SOURCE MATERIAL:
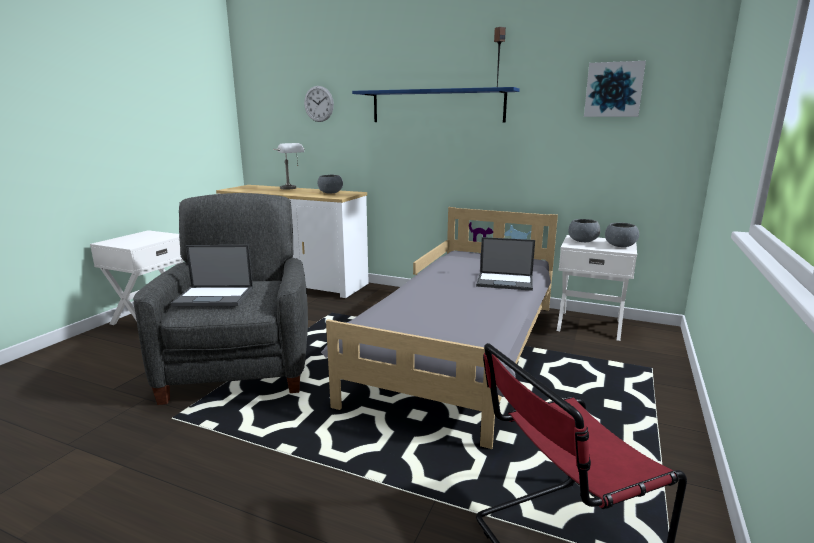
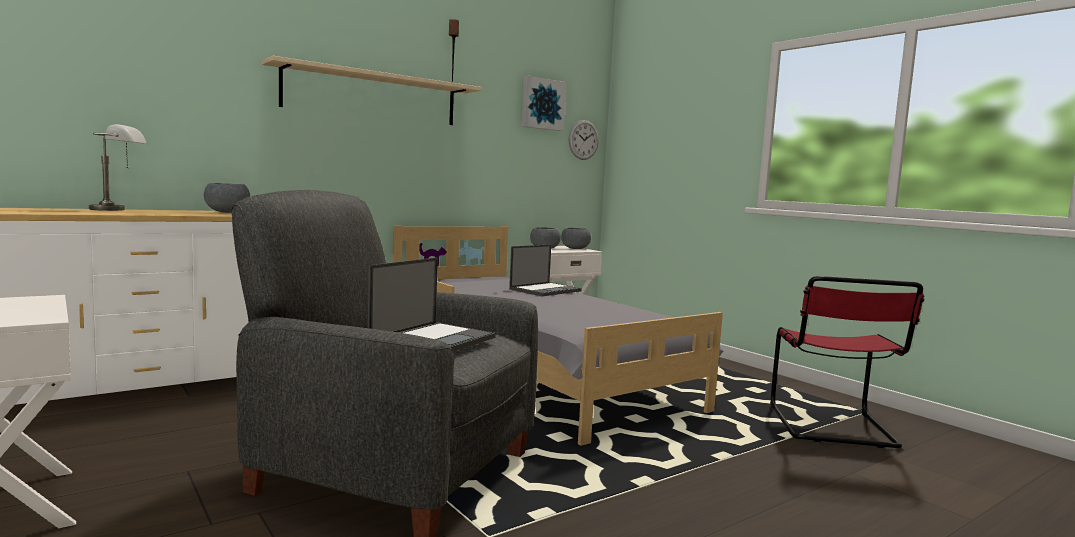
camera: 60 degrees left, 10 degrees down
wall clock [304,86,334,122] -> wall clock moved to [569,120,599,160]
blue shelf [352,87,520,123] -> beige shelf [262,56,482,125]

WORK ORDER:
Except for the pictures, please retype the listing above exactly.

RESPONSE TO THE TASK:
camera: 60 degrees left, 10 degrees down
wall clock [304,86,334,122] -> wall clock moved to [569,120,599,160]
blue shelf [352,87,520,123] -> beige shelf [262,56,482,125]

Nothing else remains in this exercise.